Later, we over heard radio traffic warning her skipping that "about a hundred" kayakers were near the Tappan Zee Bridge. I'll be asking what that was about.

Rather than go into the Duyvil, we waited for a south-bound barge to pass and crossed the river to an area just north of Bloomers Beach. There we tried a couple of rescues, then landed on the beach for a snack lunch.

I had a little distance from my friends as I checked the chart, and when I looked up I saw some them perfectly framed against the Palisades, with just enough fog to look mysterious. Color really pops in humidity, and our always-beautiful playground was all the more pretty in the mist.

We saw three outriggers set out from Englewood Marina, just south of Bloomers Beach.
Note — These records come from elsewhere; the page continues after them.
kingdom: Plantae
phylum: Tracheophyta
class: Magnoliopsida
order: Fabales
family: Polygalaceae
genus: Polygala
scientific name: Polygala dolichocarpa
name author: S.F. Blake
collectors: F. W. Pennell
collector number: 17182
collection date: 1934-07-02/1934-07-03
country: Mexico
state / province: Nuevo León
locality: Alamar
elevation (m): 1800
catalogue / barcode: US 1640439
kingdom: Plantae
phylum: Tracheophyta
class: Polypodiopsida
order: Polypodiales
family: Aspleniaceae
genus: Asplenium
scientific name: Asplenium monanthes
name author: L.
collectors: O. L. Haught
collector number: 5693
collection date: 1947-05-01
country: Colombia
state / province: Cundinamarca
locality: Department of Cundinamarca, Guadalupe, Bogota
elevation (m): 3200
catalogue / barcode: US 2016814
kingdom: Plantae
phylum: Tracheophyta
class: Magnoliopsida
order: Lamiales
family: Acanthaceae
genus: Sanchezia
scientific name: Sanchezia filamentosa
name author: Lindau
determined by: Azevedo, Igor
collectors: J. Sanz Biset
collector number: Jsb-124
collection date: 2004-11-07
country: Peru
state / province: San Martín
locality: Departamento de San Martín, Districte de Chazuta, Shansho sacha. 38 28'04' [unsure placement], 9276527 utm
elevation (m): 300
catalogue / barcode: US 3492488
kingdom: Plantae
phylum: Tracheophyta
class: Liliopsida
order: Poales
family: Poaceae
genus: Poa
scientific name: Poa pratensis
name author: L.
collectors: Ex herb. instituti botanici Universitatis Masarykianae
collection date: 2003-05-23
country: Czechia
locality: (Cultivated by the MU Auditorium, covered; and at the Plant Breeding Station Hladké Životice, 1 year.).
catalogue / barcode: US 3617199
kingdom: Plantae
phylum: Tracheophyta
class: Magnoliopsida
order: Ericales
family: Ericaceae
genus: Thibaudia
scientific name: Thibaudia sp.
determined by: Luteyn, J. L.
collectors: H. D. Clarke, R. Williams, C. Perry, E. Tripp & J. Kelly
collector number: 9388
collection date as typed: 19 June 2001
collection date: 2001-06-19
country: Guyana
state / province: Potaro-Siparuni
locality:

As they set out across the river, I overheard radio comms warning the Spuyten Duyvil bridge operator of human-powered watercraft heading their way. One of the outriggers came towards us, and we recognized them from their visit earlier this summer.

We proceeded south a bit. By now the ebb current had picked up. We looked both ways, then set out across the river, heading straight across, knowing the current would take us south a bit.

So that's at least three photos I missed: the ship, my friends, and the outriggers. Who knew such a short paddle, in our neighborhood, could be so interesting? I have got to stop taking out area for granted.